Il Hôpital universitaire de Bellvitge a atteint récemment 25 ans pour doubler le temps nécessaire à une personne atteinte de sclérose en plaques un Muleta ou canne à piedgrâce à un modèle de santé basé sur une attention personnalisée. Si en 2000, le Moyen Âge pour atteindre un degré d’invalidité modéré (EDSS 6) était de 27,5 ans après le diagnostic, aujourd’hui est de 41 ans. Cela se traduit par une meilleure qualité de vie et une plus longue autonomie. Cette amélioration a été possible grâce à des soins hautement spécialisés, une stratégie thérapeutique adaptée et une surveillance individualisée, comme le montre l’analyse rétrospective réalisée par l’unité de sclérose en plaques de l’hôpital Bellvitge.
Les données sur les études internationales ont souligné que la progression jusqu’à l’EDSS 6 produisait généralement environ 15 ans après le diagnostic. À Bellvitge, déjà en 2000, cette période était presque double.

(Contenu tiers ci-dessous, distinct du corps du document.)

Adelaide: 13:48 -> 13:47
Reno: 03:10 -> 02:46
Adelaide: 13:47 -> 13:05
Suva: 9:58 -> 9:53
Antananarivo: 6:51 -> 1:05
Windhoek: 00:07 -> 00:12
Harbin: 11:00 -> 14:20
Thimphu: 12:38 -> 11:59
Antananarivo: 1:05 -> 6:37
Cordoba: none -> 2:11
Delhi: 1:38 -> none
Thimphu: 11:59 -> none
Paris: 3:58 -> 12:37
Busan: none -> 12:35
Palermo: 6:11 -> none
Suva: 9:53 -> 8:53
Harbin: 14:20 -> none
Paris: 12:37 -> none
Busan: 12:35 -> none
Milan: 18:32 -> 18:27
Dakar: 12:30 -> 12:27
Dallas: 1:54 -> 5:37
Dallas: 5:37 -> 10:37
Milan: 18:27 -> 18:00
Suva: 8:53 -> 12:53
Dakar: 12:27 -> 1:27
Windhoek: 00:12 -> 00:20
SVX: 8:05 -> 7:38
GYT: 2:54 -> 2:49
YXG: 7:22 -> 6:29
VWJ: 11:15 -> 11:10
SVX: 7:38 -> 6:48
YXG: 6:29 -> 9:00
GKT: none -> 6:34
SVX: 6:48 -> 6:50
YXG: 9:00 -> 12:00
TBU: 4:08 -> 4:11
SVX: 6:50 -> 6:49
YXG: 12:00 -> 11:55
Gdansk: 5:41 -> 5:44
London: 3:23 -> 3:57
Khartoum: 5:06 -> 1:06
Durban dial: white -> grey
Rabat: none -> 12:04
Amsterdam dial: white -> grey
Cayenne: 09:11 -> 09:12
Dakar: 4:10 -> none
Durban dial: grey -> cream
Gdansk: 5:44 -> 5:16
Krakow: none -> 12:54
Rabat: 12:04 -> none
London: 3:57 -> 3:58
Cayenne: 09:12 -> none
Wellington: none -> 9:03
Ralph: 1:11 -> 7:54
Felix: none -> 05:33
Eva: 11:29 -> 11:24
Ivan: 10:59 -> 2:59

« Les neurologues ont une obsession: que la personne atteinte de sclérose en plaques n’a pas besoin d’une canne. Et nous avons bien fait parce que cela a changé », explique Sergio Martínez-Yélamos, chef de l’unité de sclérose en plaques de Bellvitge, chercheur à Idibell et auteur de la thèse de doctorat qui a commencé l’étude de cette évolution en 1989.
Sept patients sur 10 maintiennent l’autonomie
L’hôpital Bellvitge surveille environ 2 000 personnes atteintes de sclérose en plaques, sur près de 9 000 qui sont estimées en Catalogne. « Aujourd’hui, 70% des personnes servies n’ont pas d’invalidité 15 ans après le diagnostic, un chiffre bien supérieur à deux décennies », ajoute le Dr Martínez-Yélamos.
Il y a 35 ans, en outre, les personnes diagnostiquées avec une sclérose en plaques avaient une épidémie moyenne tous les deux ans. Aujourd’hui, la moyenne est sur dix ans.
Le neurologue souligne que cette évolution est le résultat de l’amélioration de l’ensemble du système de santé: des diagnostics plus précoces, plus de spécialistes, des traitements plus efficaces et une approche de médecine personnalisée, avec des stratégies thérapeutiques flexibles et adaptées à chaque personne.
« Il y a des gens qui n’auront jamais besoin d’une canne, et d’autres qui en ont besoin à partir de zéro minute. Notre modèle est basé sur l’adaptation du traitement à chaque patient à chaque instant et la stratégie changeante si nécessaire », explique le Dr Yélamos.